In analyzing the blood samples, the research team noticed that people experiencing long COVID had low iron levels, contributing to anemia and low red blood cell production, just two weeks after they were diagnosed with COVID-19. This was true for patients regardless of age, sex, or the initial severity of their infection.

According to one of the study co-authors, the removal of iron from the bloodstream is a natural process and defense mechanism of the body.

But it can jeopardize a person’s recovery.

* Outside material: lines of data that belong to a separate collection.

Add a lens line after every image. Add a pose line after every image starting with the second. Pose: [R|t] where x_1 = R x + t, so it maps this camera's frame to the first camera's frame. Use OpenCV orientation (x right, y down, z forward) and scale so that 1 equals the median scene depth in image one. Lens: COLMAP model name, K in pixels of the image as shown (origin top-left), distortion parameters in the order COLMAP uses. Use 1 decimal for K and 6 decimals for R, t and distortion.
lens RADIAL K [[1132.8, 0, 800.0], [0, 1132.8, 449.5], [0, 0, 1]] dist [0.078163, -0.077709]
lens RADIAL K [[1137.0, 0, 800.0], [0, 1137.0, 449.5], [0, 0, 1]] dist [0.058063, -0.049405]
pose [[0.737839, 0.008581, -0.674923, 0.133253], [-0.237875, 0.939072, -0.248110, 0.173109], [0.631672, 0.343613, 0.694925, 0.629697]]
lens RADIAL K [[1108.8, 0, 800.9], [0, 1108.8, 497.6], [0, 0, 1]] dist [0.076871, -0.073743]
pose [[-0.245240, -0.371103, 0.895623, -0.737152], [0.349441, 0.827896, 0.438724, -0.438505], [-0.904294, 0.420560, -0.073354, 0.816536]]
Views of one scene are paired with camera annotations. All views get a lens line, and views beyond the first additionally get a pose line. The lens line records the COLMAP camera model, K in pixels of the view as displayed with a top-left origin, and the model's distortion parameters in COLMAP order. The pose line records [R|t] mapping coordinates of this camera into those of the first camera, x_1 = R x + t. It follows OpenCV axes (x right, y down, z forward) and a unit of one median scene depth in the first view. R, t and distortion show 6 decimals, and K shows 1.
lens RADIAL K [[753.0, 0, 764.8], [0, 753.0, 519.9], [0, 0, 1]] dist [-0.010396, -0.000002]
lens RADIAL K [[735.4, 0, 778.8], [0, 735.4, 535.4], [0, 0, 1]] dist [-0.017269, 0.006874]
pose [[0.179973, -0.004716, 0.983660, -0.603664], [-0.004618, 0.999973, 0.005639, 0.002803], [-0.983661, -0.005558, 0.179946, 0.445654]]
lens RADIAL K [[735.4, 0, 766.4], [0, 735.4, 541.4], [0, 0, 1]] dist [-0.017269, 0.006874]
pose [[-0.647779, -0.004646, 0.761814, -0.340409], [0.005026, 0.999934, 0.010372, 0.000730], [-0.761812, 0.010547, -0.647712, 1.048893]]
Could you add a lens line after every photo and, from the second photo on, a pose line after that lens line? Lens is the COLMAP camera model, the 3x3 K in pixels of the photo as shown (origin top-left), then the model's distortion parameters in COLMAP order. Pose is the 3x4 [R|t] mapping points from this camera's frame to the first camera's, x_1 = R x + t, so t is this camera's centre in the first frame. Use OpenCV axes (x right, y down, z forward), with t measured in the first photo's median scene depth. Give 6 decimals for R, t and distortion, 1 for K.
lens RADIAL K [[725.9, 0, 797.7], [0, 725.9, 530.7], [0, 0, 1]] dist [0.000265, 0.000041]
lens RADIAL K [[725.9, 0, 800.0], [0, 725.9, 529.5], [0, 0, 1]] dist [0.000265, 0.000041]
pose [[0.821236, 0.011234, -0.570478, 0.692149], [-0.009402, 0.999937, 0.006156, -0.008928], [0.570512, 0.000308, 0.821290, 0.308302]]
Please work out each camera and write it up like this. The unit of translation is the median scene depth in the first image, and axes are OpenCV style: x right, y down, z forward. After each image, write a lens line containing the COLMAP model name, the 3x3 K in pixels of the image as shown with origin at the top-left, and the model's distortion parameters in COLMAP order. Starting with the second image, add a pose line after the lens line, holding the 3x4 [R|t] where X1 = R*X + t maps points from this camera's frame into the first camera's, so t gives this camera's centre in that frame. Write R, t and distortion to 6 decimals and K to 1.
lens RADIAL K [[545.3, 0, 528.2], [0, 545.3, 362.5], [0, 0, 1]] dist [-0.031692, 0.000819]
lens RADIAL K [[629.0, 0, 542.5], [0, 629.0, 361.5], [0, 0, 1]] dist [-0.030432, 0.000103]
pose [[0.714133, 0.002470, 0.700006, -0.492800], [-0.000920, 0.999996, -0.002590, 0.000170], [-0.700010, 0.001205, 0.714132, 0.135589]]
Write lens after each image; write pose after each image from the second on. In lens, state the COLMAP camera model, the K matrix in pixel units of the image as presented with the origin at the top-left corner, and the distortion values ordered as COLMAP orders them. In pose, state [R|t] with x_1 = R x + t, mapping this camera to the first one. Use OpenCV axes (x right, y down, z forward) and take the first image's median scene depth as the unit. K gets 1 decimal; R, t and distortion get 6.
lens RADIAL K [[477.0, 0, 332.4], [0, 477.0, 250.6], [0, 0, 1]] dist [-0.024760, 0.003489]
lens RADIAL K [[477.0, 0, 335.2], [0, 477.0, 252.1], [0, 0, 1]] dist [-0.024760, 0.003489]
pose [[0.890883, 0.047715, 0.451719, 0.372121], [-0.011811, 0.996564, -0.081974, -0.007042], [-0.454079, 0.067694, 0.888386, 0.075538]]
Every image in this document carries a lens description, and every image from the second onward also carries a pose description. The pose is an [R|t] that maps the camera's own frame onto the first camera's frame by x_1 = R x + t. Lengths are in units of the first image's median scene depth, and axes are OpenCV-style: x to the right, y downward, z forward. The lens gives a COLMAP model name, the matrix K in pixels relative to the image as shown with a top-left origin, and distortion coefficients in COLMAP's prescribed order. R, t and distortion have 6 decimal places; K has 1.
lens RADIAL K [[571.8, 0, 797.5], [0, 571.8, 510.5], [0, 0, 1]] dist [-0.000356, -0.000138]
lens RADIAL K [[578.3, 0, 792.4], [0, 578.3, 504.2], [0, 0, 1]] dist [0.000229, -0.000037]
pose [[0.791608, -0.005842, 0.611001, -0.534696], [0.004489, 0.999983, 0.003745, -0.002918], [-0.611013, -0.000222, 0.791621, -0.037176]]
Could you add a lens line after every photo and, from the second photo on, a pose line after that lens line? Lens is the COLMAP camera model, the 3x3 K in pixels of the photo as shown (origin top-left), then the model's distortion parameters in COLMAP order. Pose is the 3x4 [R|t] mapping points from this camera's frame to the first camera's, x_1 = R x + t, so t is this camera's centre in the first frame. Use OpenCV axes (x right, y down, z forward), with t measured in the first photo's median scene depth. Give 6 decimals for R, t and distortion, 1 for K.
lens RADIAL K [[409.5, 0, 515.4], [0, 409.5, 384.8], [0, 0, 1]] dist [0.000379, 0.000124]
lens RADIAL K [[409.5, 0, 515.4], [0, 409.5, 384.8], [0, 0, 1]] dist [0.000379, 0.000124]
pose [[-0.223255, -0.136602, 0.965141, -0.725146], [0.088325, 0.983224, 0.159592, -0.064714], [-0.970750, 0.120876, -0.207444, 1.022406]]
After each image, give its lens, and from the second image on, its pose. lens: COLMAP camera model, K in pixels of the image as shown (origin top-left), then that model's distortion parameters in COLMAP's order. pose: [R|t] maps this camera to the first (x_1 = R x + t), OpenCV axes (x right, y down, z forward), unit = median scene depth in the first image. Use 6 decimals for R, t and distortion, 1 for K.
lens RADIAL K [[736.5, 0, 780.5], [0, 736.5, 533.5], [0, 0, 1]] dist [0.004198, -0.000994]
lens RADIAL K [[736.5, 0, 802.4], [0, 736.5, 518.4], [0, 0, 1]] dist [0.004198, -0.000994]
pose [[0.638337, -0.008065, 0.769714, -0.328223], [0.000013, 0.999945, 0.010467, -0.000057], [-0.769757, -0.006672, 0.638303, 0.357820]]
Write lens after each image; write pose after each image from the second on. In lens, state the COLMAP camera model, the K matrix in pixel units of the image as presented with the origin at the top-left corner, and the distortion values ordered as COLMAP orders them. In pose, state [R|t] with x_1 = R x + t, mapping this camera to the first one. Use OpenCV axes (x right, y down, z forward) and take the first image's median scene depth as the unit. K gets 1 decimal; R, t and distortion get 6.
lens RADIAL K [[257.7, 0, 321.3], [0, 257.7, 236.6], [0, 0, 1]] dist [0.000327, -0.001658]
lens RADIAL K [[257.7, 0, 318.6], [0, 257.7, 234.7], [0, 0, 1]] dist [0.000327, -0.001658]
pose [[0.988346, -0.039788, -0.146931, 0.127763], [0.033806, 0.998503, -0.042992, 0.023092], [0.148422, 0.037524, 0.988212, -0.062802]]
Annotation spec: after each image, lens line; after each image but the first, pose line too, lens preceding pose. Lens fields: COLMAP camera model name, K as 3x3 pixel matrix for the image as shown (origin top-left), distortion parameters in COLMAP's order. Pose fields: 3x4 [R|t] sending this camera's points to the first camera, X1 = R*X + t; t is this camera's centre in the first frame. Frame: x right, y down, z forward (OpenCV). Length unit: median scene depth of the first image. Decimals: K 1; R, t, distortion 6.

When the body has an infection, it responds by removing iron from the bloodstream. This protects us from potentially lethal bacteria that capture the iron in the bloodstream and grow rapidly. It’s an evolutionary response that redistributes iron in the body, and the blood plasma becomes an iron desert,” University of Oxford professor Hal Drakesmith said in a press release. “However, if this goes on for a long time, there is less iron for red blood cells, so oxygen is transported less efficiently affecting metabolism and energy production, and for white blood cells, which need iron to work properly. The protective mechanism ends up becoming a problem.”

The research team believes that consistently low iron levels could explain why individuals with long COVID continue to experience fatigue and difficulty exercising. As such, the researchers suggested iron supplementation to help regulate and prevent the often debilitating symptoms associated with long COVID.

It isn’t necessarily the case that individuals don’t have enough iron in their body, it’s just that it’s trapped in the wrong place,” Aimee Hanson, a postdoctoral researcher at the University of Cambridge who worked on the study, said in the press release. “What we need is a way to remobilize the iron and pull it back into the bloodstream, where it becomes more useful to the red blood cells.”

The research team pointed out that iron supplementation isn’t always straightforward. Achieving the right level of iron varies from person to person. Too much iron can cause stomach issues, ranging from constipation, nausea, and abdominal pain to gastritis and gastric lesions.

1 in 5 Still Affected by Long COVID

COVID-19 has affected nearly 40 percent of Americans, with one in five of those still suffering from symptoms of long COVID, according to the U.S. Centers for Disease Control and Prevention (CDC). Long COVID is marked by health issues that continue at least four weeks after an individual was initially diagnosed with COVID-19. Symptoms can last for days, weeks, months, or years and may include fatigue, cough or chest pain, headache, brain fog, depression or anxiety, digestive issues, and joint or muscle pain.